Potato chips a weight-gain criminal
A new study from the Harvard School of Public Health has found that small changes in diet, lifestyle and sleep patterns are strongly linked with long term weight gain, with humble potato the single biggest offender.
Where previous studies have examined patterns of weight loss, the Harvard study examined factors in weight gain, finding changes in diet to have the biggest association with gaining weight.
“An average adult gains about one pound per year. Because the weight gain is so gradual and occurs over many years, it has been difficult for scientists and for individuals themselves to understand the specific factors that may be responsible,” said lead author Dariush Mozaffarian, associate professor in the Department of Epidemiology at HSPH and Division of Cardiovascular Medicine, Brigham and Women’s Hospital (BWH), and Harvard Medical School.
The foods associated with the biggest weight gain over the 20-year study period included potato chips, other potato foods, sugar-sweetened beverages, unprocessed meats and processed meats. On the other hand, certain foods were linked with reduced weight gain – yoghurt, nuts, fruits, wholegrains and vegetables.
One extra daily serve of potato chips alone was associated with as much as an extra 0.76kg (1.69lb) every four years, and one extra serve of potatoes in other forms, just over half a kilogram.
The research was conducted as part of the Nurses’ Health Study (NHS), the Nurses’ Health Study II (NHS II), and the Health Professionals Follow-up Study (HPFS), evaluating changes in lifestyle factors and weight gain every four years in just under 100,000 women and 22,500 men in the US.
Study participants gained an average of 1.51kg (3.35 lb) during each four-year period, which corresponded to a weight gain of 7.62kg (16.8 lb) over the 20-year period.
According to the researchers, just counting calories may not be the best way to keep a healthy diet, and other yardsticks such as fat, sugars or energy density may be misleading. Instead, they said that focusing on overall dietary quality and healthier foods and beverages is the best option.

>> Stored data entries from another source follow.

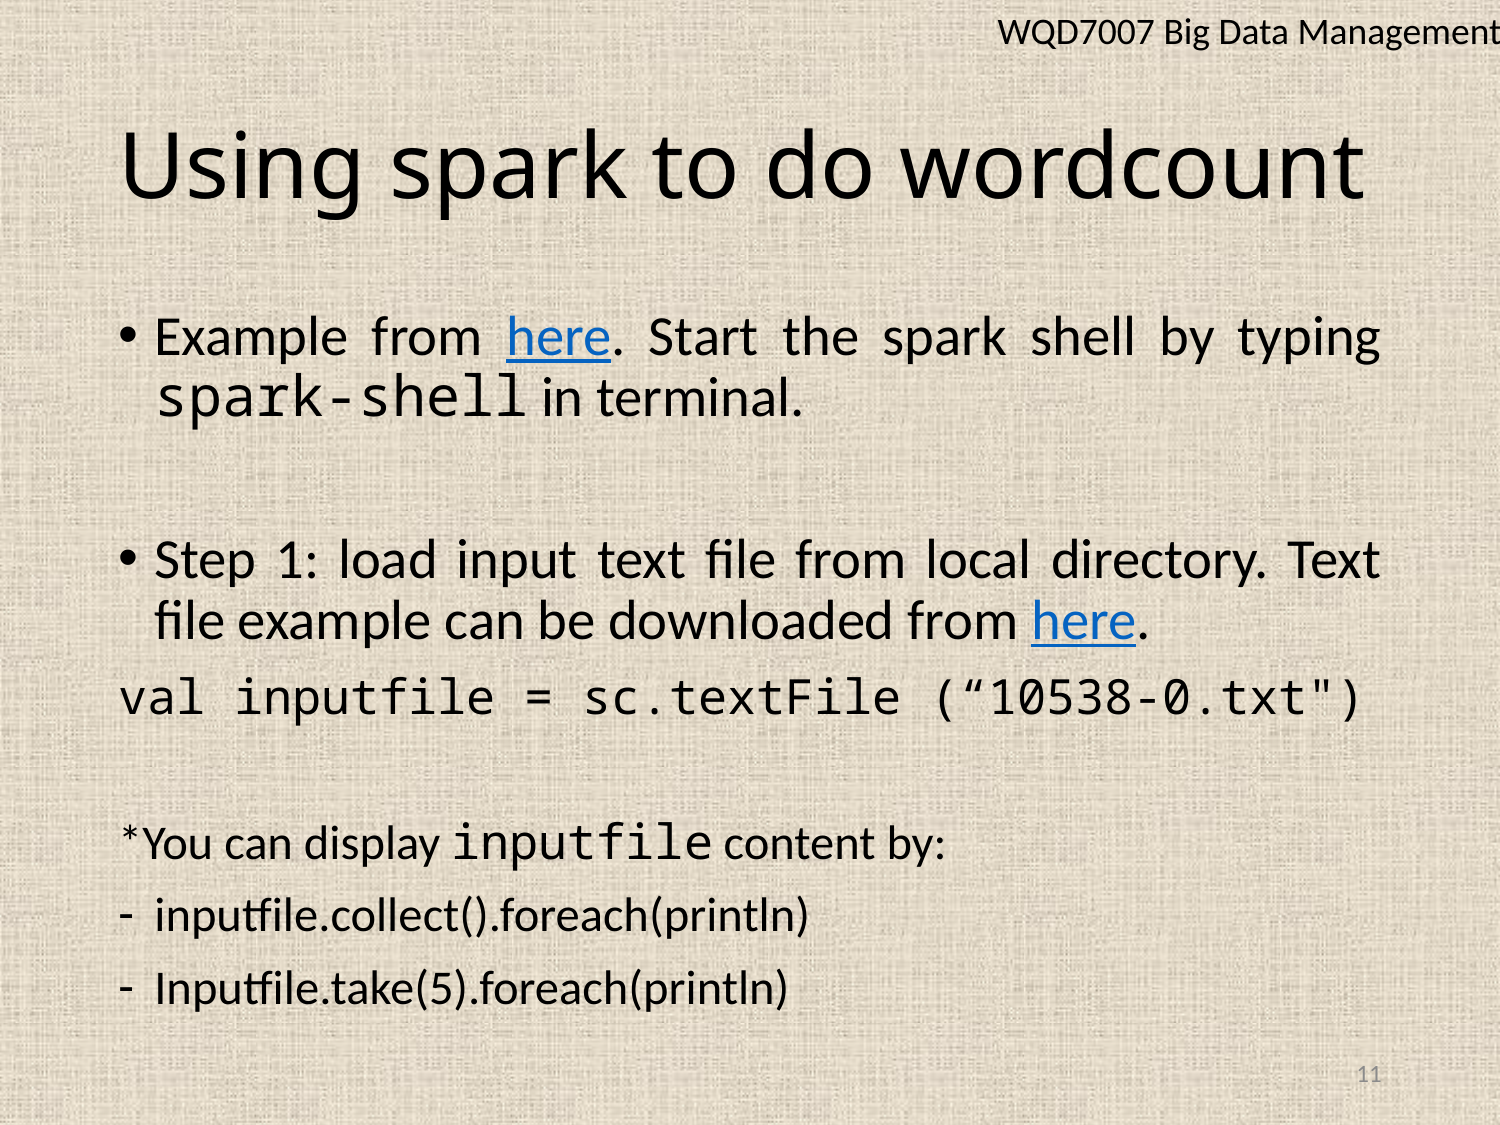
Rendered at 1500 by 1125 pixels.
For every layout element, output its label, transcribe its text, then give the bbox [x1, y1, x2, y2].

text_box WQD7007 Big Data Management [982, 0, 1500, 60]
title Using spark to do wordcount [103, 59, 1397, 278]
list Example from here. Start the spark shell by typing spark-shell in terminal. Step 1: load input text file from local directory. Text file example can be downloaded from here. val inputfile = sc.textFile (“10538-0.txt") *You can display inputfile content by: inputfile.collect().foreach(println) Inputfile.take(5).foreach(println) [103, 299, 1397, 1066]
slide_number 11 [1059, 1042, 1397, 1103]
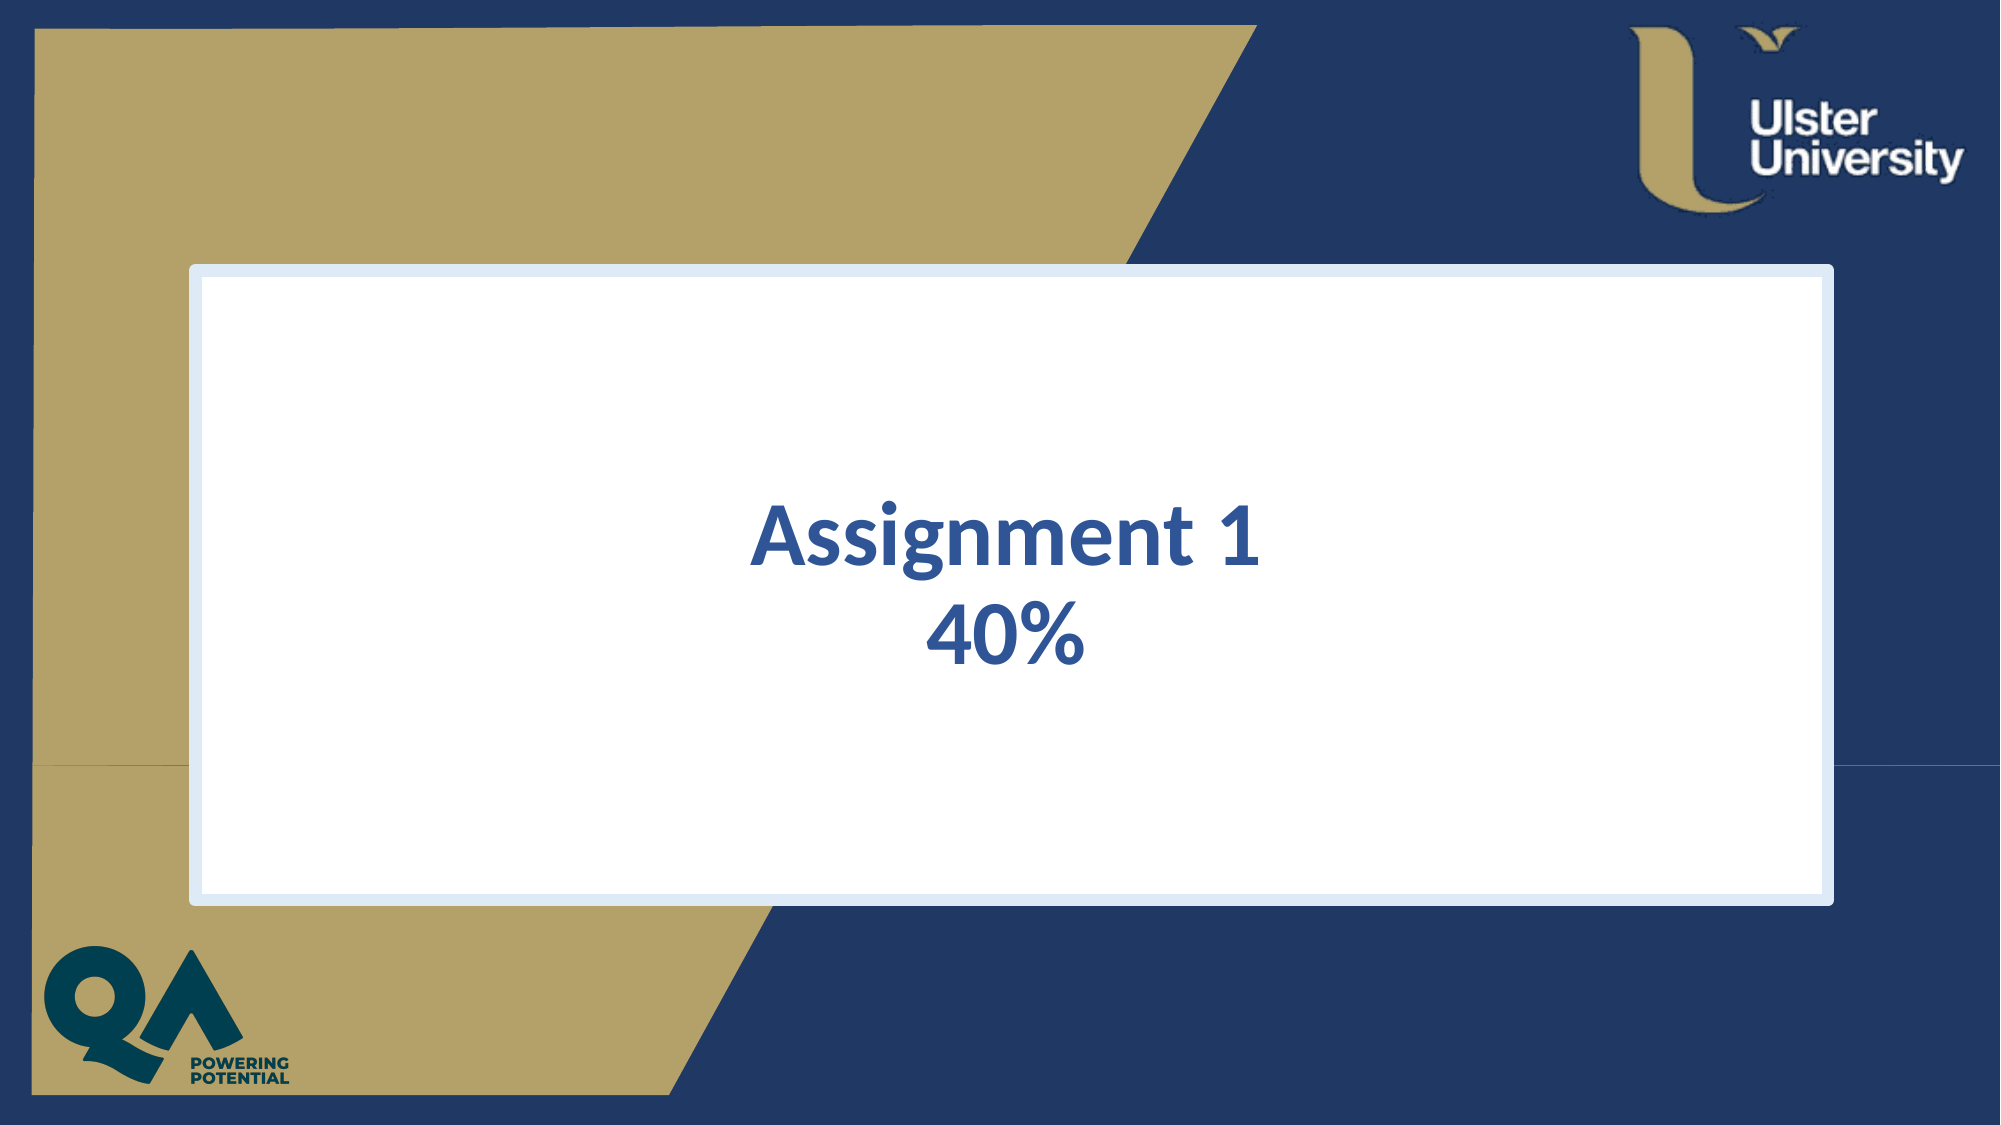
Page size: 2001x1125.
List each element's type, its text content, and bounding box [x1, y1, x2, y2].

picture [1594, 0, 2000, 253]
picture [6, 914, 325, 1109]
title Assignment 1 40% [189, 264, 1834, 906]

“These findings underscore the importance of making wise food choices in preventing weight gain and obesity,” said Frank Hu, professor of nutrition and epidemiology at HSPH and senior author of the paper. “The idea that there are no ‘good’ or ‘bad’ foods is a myth that needs to be debunked.”

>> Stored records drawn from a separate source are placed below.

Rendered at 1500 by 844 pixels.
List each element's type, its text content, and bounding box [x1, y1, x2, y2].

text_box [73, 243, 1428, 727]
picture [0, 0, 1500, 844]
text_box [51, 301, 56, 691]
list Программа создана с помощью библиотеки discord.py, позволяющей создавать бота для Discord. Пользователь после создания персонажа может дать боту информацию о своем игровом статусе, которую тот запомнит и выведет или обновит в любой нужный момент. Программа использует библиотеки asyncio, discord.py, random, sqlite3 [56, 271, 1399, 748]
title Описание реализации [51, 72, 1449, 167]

In particular, the researchers said that the most useful changes appeared to be reducing liquid sugars (such as soft drink) and other sweets, reducing starches and refined grains like potatoes, white bread, white rice and low-fibre cereals, reducing processed foods, and increasing minimally processed foods like fruit, vegetables, whole grains, nuts and yoghurt.
The research also showed that changes in physical activity and TV-viewing influenced changes in weight. Also, those who slept 6-8 hours a night gained less weight than those who slept less than 6 or more than 8 hours.
Overall, the weight-changes associated with any one lifestyle change were fairly small. However, together they added up, especially for diet.
“Small dietary and other lifestyle changes can together make a big difference – for bad or good,” said Mozaffarian. “This makes it easy to gain weight unintentionally, but also demonstrates the tremendous opportunity for prevention. A handful of the right lifestyle changes will go a long way.”
The full results of the study are published in the June 23, 2011 issue of the New England Journal of Medicine.